Christmas is coming, and marketers are hoping that the goose is getting fat. Everyone is pouring money into research trying to determine who will be shopping, when and for what. Getting your product on everyone's shopping list is one problem. But the basic question remains: How do you reach consumers when they're worried about making ends meet?
Edgy consumers in the U.S. aren't particularly hopeful that the economy will improve in the near term. They are an unhappy island in a hemisphere of optimism. Canadian and South American consumers feel that the best is yet to come, according to new research from global survey provider Synovate. It surveyed more than 18,000 people in Serbia, Japan, USA, Canada, UK, Spain, Italy, Netherlands, Germany, Mexico, Chile, Argentina, Colombia and Brazil to determine consumer mood.
The study found a negative outlook in the U.S., Japan and most of Europe. Sales, coupons and special offers will continue to be a key driver for getting these consumers into stores.

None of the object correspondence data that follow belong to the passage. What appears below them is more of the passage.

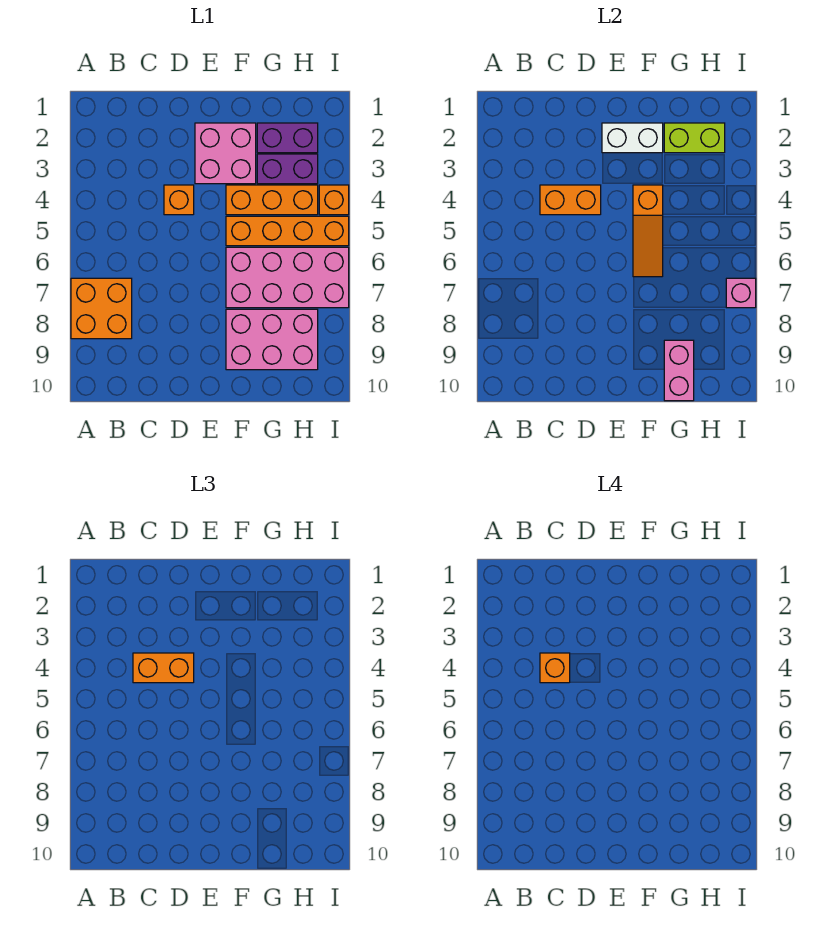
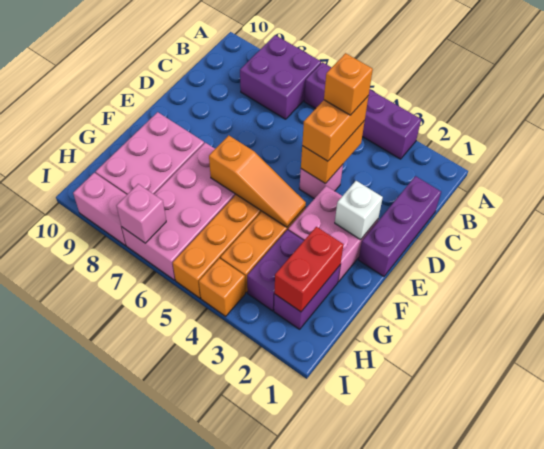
none -> purple brick A3:A6 level 1
orange brick A7:B8 level 1 -> purple brick A7:B8 level 1
none -> purple brick C1:E1 level 1
orange brick D4 level 1 -> pink brick D4 level 1
white brick E2:F2 level 2 -> white brick E2 level 2
orange slope F4:F6 level 2 top 4 -> orange slope F4:F6 level 2 top 6
lime brick G2:H2 level 2 -> red brick G2:H2 level 2
pink brick G9:G10 level 2 -> pink brick I8:I9 level 1

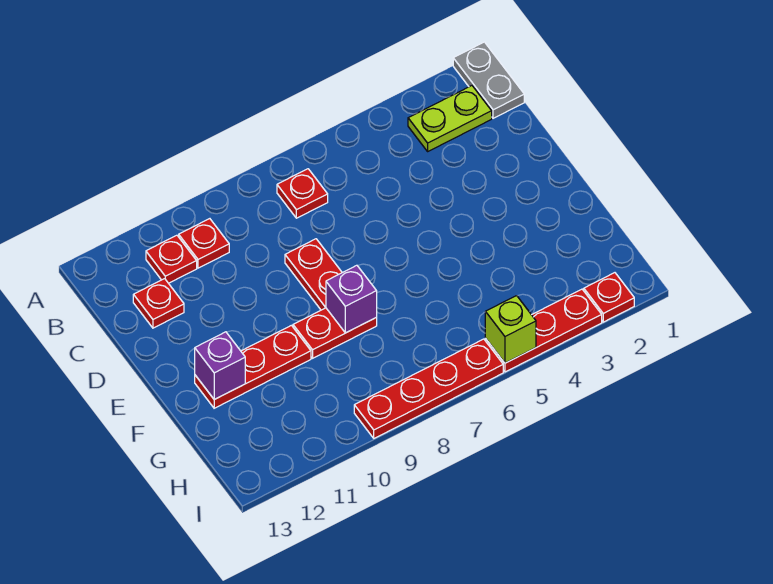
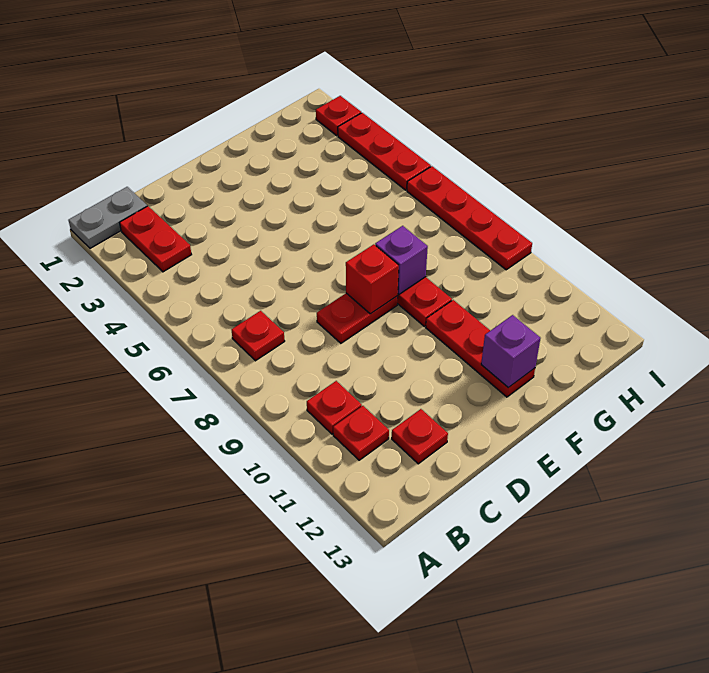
lime plate B2:B3 level 1 -> red plate B2:B3 level 1
none -> red brick E8 level 2
lime brick I5 level 2 -> none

South America and Canada can be reached with messages of hope and aspiration because of their more positive outlook.
Also in the research:
- Brazil is the only market where consumers feel it's a good time to sell a house.
- Most European markets, as well as the U.S., think it's a good time to buy a house.
- Most markets feel it's a good time to buy a car, perhaps reflecting pent-up demand from people who have held off replacing their cars in recent years.
- Ninety percent of French consumers have health insurance, whereas only 13% of Mexicans do.
- Canadians are the most likely to have life insurance, at 53%.
- Japanese consumers have almost no consumer debt, whereas European and North American consumers tend to carry a mortgage or a personal line of credit.